● Tareas por realizar:
a. Según el fragmento sobre el gobierno del presidente Morales, ¿cuántas de las personas que ese gobierno pretende representar se han ido?
b. Enumere los rasgos que, según el fragmento sobre el gobierno del presidente Morales, componen la dualidad del territorio.
c. Reproduzca el tramo del fragmento sobre el gobierno del presidente Morales que va desde "El ensamble entre" hasta "grandes fragmentos sociales.".

El ensamble entre el plano social y el político ha generado dos culturas y fenómeno recurrente en la vida política: la inestabilidad, la dificultad de gobernar institucionalmente a esa sociedad heterogénea. Inestabilidad cuyas raíces están menos en la dualidad cultural, étnica y geográfica del territorio que en la debilidad de los consensos políticos dentro de cada uno de los dos grandes fragmentos sociales.
El gobierno del presidente Morales plantea un ideal de reconstitución indigenista, un modelo político sustentado en comunidades étnicamente homogéneas, una reivindicación frente a los siglos de opresión que sufrió el pueblo al que representa. Su debilidad mayor reside en que más de dos millones de las personas que pretende representar se han ido de allí, buscando no sus raíces precolombinas sino insertarse en el mundo actual, aspirando a la movilidad social que de hecho encuentran en el oriente de su país y en otros lugares del mundo.

● Datos extraídos:
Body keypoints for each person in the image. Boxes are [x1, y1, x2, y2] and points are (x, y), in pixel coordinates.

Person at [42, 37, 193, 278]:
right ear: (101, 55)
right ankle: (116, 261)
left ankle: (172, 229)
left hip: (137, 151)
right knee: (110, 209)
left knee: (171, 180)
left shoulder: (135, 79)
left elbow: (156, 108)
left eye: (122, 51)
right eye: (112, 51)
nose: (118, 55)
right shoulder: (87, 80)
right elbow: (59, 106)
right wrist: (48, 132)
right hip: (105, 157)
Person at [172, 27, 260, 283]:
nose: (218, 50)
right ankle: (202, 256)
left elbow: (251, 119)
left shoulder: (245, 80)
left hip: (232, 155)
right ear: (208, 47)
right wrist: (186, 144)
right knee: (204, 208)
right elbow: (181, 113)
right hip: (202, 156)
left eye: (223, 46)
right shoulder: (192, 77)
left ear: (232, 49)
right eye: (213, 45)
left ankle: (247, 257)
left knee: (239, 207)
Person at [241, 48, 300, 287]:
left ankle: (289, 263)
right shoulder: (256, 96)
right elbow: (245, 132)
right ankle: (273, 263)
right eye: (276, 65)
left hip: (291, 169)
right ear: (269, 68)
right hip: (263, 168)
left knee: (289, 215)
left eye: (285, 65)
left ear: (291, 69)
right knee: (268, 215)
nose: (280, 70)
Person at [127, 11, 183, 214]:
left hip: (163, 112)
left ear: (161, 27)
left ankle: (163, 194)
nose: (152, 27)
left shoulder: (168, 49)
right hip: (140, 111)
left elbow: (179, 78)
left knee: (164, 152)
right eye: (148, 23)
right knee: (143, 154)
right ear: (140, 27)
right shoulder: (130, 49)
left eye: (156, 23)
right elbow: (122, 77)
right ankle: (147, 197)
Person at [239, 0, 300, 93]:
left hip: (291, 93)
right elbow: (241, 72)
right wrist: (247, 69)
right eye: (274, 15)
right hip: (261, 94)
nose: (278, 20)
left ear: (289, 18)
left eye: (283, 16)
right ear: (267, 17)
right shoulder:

● Soluciones por tarea:
a. Más de dos millones.

b. Cultural, étnica y geográfica.

c.
El ensamble entre el plano social y el político ha generado dos culturas y fenómeno recurrente en la vida política: la inestabilidad, la dificultad de gobernar institucionalmente a esa sociedad heterogénea. Inestabilidad cuyas raíces están menos en la dualidad cultural, étnica y geográfica del territorio que en la debilidad de los consensos políticos dentro de cada uno de los dos grandes fragmentos sociales.